Figure 7 contains six different use cases and two user stereotypes. Following the UCD process, the use case in the context of the described user stories is the foundation for deriving requirements for the target system. The derived requirements are listed below:

(REQ1) Two independent views: The target system shall provide two independent views that reflect the different skills and demands by both user stereotypes as they use the system for disjunct use cases. These views shall focus on the AD models (AD model view for the AI & ML expert) and the actual data analytics with anomaly presentation (data analytics view for the cost accountant).
(REQ2) Design AD models: The AD model view shall support the design and integration of an AD model. The design consists of selecting an AD algorithm, defining input data and preprocessings, parameterizing an AD algorithm and training AD algorithms (for supervised or semisupervised ML).
(REQ3) Edit AD models: The AD model view shall support editing existing AD models and refactoring of their content.
(REQ4) Consume detected anomalies: The data analytics view shall inform the cost accountant about anomalies in datasets that are of relevance. The detection of these anomalies shall be performed automatically without the user’s active request.
(REQ5) Textual AD explanations: Detected anomalies shall be presented to the user in a textual form. The text shall include information on the anomaly type, anomaly score, and the applied algorithm.
(REQ6) Visual AD explanations: Detected anomalies shall be presented to the user in a visual form as a graphic. The graphic shall highlight abnormal data instances and differentiate them from normal ones.
(REQ7) Request anomaly score: The data analytics view shall provide the function of actively requesting an anomaly score for verifying or falsifying hypotheses. The anomaly score shall be provided for selected data instances within a dataset.

The seven derived requirements are a base for further modeling and implementation activities within the following sections.

3.3. Modeling a User Empowering Anomaly Detection Component

The model view controller (MVC) architecture pattern divides a software system into three interacting layers [23]. It “has played an influential role” [23] since it was published in 1979 by Reenskaug [23]. The three layers of the architecture, as the name implies, are a model (data structure and persistence), a view (UI and representation), and a controller (application logic) [23]. This clear separation fits well for fulfilling the requirements from Section 3.2.

Record extracts -
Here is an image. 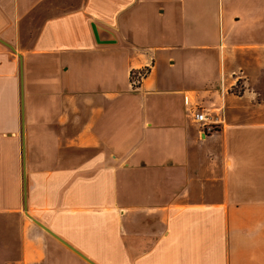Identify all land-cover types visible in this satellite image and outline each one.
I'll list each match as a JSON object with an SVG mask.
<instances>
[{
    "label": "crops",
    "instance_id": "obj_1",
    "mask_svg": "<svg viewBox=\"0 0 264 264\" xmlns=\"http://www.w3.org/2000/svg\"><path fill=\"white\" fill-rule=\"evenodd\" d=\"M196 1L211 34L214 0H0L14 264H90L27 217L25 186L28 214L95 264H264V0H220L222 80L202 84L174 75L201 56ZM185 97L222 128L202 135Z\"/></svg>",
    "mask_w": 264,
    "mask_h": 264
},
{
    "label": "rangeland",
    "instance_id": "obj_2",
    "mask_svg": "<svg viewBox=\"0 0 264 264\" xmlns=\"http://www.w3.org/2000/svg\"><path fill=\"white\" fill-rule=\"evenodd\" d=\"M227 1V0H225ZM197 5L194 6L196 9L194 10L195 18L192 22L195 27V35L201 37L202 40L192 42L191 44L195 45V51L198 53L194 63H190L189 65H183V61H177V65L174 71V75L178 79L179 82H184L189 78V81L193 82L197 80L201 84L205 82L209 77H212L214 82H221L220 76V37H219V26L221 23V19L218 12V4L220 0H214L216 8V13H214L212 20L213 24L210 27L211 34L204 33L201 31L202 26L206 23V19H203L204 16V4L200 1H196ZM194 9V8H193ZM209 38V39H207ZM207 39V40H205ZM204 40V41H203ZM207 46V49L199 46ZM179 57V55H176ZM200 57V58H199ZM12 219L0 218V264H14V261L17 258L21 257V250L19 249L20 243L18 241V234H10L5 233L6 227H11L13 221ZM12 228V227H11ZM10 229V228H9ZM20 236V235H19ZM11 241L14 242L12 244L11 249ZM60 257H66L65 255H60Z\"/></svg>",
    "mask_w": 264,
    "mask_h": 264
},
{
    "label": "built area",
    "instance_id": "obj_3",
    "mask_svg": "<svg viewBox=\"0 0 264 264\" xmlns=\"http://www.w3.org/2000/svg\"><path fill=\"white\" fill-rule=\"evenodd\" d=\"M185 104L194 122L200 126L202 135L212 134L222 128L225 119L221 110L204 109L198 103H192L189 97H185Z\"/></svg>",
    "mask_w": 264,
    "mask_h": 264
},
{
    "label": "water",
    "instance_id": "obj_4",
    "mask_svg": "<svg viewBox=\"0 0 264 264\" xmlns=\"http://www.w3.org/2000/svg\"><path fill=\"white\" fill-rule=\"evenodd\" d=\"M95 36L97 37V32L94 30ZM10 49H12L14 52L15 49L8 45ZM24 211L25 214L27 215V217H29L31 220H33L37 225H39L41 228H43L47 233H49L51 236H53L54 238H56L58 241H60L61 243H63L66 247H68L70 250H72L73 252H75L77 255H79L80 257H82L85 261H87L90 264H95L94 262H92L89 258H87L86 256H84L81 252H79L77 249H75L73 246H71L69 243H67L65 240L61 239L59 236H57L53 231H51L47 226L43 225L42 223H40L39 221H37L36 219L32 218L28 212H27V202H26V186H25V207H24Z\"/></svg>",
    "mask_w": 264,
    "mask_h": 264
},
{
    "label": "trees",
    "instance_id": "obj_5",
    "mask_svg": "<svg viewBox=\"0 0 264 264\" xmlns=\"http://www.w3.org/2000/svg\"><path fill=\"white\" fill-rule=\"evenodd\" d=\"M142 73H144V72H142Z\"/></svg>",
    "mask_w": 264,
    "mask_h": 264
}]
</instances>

--

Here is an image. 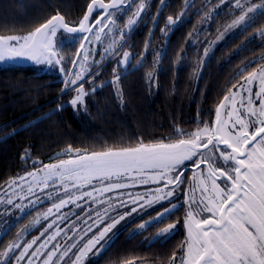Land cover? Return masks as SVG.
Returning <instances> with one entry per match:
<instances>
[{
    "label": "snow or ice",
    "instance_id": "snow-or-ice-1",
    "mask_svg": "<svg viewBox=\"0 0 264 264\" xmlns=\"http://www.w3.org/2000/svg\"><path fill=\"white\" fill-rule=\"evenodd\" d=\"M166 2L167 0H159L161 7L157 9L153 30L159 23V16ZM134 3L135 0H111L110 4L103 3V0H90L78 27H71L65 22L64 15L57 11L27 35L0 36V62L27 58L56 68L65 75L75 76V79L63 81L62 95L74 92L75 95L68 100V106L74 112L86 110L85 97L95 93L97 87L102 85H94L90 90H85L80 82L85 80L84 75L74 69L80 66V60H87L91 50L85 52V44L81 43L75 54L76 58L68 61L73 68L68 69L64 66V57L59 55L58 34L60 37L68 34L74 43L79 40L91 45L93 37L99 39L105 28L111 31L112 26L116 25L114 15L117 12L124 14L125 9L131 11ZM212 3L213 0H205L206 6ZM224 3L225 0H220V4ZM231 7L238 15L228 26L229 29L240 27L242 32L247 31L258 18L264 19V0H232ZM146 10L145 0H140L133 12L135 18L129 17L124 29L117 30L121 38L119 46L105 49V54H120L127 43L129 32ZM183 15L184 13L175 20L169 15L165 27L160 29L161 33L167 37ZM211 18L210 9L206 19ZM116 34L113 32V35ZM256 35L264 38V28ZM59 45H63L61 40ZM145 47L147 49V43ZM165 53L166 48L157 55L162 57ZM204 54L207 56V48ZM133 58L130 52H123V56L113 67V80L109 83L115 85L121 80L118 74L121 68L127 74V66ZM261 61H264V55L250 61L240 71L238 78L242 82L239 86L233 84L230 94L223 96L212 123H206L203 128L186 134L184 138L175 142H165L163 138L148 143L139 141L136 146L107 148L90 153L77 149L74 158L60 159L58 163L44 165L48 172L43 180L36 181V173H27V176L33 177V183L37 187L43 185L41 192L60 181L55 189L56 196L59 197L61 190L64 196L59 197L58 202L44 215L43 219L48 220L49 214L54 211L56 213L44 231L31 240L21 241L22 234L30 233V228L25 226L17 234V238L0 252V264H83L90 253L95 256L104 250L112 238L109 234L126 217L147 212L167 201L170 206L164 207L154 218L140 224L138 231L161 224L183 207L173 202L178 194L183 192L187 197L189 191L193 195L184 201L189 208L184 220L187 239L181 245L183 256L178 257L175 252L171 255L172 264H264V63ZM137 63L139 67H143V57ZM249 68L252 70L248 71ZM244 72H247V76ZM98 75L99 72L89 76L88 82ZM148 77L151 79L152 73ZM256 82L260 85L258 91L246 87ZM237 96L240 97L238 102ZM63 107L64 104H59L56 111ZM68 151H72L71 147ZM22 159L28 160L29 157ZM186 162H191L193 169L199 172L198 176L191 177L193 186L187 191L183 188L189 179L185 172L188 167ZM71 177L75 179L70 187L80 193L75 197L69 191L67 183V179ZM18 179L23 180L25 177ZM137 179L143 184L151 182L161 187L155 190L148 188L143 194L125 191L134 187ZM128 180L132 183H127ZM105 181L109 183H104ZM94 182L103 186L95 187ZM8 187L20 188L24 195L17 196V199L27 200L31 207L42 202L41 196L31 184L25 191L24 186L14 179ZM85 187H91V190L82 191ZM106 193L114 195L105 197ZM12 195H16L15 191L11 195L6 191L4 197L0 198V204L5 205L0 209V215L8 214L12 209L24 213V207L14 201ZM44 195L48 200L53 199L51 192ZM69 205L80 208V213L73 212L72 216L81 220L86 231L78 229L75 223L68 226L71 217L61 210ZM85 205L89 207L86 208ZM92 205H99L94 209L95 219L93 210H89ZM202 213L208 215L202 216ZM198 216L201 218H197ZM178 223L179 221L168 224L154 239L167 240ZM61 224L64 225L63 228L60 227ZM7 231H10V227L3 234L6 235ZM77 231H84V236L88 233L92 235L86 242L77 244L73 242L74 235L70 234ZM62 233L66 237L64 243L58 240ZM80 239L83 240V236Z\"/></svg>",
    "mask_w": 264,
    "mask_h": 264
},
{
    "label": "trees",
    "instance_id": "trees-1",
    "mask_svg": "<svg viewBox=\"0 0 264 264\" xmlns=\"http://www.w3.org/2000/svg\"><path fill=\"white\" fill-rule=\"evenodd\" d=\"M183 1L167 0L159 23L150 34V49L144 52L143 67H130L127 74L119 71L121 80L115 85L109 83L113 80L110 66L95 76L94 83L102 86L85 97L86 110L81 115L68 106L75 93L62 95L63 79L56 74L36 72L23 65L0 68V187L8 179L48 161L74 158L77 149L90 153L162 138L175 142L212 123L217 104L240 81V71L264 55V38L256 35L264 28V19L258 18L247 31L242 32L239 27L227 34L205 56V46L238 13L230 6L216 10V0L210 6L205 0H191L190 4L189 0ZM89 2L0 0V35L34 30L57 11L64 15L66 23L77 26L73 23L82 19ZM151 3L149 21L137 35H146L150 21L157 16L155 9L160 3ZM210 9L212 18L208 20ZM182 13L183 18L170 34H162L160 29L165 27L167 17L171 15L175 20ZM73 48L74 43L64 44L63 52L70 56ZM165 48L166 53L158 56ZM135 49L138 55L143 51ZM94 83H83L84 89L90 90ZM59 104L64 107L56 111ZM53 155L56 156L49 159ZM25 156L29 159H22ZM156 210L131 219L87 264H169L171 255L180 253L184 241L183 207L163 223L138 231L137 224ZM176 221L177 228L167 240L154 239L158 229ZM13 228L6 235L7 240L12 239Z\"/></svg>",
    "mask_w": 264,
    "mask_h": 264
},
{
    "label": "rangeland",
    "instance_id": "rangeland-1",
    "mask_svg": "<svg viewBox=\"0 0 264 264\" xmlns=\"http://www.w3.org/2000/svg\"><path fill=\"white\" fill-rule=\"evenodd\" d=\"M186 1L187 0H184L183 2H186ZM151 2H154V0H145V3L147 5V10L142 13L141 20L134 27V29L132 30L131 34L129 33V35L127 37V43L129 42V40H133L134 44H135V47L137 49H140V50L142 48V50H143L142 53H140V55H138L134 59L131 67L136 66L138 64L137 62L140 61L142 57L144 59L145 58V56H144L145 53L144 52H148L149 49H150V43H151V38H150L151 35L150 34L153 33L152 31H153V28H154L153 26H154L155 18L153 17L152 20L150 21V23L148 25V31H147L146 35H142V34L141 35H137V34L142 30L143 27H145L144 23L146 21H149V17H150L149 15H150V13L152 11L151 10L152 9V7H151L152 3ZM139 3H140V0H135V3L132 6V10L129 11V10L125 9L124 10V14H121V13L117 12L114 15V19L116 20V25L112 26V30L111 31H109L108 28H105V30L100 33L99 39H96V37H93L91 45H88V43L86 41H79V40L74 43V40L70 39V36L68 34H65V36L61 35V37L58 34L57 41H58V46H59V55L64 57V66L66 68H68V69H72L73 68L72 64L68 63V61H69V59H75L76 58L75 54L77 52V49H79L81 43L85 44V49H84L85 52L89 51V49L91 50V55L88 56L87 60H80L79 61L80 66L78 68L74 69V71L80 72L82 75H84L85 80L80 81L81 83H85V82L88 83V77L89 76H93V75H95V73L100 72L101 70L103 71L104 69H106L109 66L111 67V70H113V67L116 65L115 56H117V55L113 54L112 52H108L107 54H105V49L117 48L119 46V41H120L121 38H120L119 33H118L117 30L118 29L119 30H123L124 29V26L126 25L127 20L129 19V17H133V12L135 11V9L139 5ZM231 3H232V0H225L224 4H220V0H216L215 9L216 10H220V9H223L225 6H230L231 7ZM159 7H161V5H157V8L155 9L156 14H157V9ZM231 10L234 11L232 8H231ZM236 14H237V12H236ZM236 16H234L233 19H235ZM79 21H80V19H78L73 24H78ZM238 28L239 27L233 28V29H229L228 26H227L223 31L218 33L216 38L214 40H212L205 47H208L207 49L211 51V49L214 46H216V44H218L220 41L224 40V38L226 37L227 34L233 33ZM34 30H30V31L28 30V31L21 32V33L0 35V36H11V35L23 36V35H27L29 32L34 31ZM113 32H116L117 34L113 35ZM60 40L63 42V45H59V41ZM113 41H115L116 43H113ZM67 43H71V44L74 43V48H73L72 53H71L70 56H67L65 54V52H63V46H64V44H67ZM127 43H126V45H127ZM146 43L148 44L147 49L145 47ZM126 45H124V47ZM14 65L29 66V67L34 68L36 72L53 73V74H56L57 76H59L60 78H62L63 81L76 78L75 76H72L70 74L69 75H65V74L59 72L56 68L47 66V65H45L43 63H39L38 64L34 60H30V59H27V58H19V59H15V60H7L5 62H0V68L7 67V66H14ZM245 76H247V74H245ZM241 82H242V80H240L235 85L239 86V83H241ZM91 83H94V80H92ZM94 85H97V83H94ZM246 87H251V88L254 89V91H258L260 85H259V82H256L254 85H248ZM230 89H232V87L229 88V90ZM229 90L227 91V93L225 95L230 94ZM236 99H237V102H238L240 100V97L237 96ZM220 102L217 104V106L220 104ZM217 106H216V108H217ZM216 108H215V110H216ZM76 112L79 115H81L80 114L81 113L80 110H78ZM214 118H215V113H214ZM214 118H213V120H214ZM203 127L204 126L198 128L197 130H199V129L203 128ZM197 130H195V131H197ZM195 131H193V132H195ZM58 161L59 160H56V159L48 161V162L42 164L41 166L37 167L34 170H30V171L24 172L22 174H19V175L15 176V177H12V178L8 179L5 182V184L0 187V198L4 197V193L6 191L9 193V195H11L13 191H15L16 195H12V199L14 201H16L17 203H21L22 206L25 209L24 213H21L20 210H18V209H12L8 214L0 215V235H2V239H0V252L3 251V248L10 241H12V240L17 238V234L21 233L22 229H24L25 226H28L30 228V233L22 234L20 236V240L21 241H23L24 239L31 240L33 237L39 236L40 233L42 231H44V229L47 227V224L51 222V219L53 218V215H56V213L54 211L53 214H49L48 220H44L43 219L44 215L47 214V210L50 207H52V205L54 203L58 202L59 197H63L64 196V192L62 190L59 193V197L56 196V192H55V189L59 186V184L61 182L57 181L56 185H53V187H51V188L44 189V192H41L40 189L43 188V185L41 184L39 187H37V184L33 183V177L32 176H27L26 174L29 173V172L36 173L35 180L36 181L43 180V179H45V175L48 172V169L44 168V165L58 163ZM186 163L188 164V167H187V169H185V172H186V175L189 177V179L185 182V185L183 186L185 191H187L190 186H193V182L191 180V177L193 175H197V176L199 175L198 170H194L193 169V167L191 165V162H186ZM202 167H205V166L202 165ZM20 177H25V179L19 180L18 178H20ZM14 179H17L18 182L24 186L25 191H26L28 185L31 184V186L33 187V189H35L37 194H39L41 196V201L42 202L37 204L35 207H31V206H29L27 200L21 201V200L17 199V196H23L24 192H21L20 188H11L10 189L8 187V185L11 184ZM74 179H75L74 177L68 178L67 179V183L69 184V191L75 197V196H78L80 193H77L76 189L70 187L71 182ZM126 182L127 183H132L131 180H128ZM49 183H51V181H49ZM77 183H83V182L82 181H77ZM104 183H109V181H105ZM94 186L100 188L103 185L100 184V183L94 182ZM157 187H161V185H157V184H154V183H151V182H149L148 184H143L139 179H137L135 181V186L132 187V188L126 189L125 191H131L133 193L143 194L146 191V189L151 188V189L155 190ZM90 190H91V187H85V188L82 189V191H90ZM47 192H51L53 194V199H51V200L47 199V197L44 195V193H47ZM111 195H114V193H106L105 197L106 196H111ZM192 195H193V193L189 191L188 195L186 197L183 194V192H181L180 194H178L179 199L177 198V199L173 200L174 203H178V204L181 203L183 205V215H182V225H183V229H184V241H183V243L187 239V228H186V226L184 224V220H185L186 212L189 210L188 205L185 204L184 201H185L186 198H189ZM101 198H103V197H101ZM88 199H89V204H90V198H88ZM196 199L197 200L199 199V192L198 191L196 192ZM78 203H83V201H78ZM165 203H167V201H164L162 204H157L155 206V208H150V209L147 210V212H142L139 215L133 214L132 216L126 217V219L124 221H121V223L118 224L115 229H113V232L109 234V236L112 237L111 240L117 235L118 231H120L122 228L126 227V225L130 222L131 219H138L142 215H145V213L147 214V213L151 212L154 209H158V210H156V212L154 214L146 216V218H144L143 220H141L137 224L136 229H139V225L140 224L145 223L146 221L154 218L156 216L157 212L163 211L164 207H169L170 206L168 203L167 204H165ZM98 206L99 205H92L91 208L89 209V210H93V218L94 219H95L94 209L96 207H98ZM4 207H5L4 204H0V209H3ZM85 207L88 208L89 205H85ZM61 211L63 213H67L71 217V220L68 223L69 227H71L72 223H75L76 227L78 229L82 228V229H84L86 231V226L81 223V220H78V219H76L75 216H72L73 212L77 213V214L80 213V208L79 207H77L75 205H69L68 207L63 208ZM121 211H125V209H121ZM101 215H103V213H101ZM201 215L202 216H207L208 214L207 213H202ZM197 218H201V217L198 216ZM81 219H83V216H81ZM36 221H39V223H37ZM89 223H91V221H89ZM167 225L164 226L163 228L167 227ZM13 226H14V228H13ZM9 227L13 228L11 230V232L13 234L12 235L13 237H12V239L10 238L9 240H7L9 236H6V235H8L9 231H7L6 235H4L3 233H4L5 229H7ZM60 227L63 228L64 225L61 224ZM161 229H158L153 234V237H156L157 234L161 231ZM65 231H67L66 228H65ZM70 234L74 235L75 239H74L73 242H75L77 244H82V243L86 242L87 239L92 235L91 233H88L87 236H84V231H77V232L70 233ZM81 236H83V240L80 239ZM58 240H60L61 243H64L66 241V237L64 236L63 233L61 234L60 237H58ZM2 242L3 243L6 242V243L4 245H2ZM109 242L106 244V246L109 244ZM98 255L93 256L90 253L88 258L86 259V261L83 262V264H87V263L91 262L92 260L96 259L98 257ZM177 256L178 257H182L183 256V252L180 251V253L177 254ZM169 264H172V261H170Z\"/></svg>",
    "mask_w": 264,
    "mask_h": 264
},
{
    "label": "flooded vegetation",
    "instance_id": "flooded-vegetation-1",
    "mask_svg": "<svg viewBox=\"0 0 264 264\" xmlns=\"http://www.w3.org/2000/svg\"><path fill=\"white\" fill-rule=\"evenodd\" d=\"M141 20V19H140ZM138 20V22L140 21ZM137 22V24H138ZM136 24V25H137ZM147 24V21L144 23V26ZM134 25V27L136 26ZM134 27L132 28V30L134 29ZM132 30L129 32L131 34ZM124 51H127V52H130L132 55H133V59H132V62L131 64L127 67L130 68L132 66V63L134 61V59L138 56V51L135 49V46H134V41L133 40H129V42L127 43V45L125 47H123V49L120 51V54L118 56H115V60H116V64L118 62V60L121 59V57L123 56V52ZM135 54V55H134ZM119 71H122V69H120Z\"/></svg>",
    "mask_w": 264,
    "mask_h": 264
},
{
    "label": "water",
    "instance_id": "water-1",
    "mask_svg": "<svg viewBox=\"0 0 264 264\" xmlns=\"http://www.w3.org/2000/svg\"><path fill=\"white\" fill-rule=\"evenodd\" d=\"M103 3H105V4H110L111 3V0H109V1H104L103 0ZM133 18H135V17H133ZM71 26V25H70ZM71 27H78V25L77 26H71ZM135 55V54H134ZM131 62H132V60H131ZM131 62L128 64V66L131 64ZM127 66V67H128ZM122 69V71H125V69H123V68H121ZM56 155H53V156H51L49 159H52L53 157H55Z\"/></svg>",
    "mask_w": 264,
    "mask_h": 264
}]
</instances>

Directions -
Reproduce the full anomaly detection passage above word for word.

Solution to this exercise -
Figure 7 contains six different use cases and two user stereotypes. Following the UCD process, the use case in the context of the described user stories is the foundation for deriving requirements for the target system. The derived requirements are listed below:

(REQ1) Two independent views: The target system shall provide two independent views that reflect the different skills and demands by both user stereotypes as they use the system for disjunct use cases. These views shall focus on the AD models (AD model view for the AI & ML expert) and the actual data analytics with anomaly presentation (data analytics view for the cost accountant).
(REQ2) Design AD models: The AD model view shall support the design and integration of an AD model. The design consists of selecting an AD algorithm, defining input data and preprocessings, parameterizing an AD algorithm and training AD algorithms (for supervised or semisupervised ML).
(REQ3) Edit AD models: The AD model view shall support editing existing AD models and refactoring of their content.
(REQ4) Consume detected anomalies: The data analytics view shall inform the cost accountant about anomalies in datasets that are of relevance. The detection of these anomalies shall be performed automatically without the user’s active request.
(REQ5) Textual AD explanations: Detected anomalies shall be presented to the user in a textual form. The text shall include information on the anomaly type, anomaly score, and the applied algorithm.
(REQ6) Visual AD explanations: Detected anomalies shall be presented to the user in a visual form as a graphic. The graphic shall highlight abnormal data instances and differentiate them from normal ones.
(REQ7) Request anomaly score: The data analytics view shall provide the function of actively requesting an anomaly score for verifying or falsifying hypotheses. The anomaly score shall be provided for selected data instances within a dataset.

The seven derived requirements are a base for further modeling and implementation activities within the following sections.

3.3. Modeling a User Empowering Anomaly Detection Component

The model view controller (MVC) architecture pattern divides a software system into three interacting layers [23]. It “has played an influential role” [23] since it was published in 1979 by Reenskaug [23]. The three layers of the architecture, as the name implies, are a model (data structure and persistence), a view (UI and representation), and a controller (application logic) [23]. This clear separation fits well for fulfilling the requirements from Section 3.2.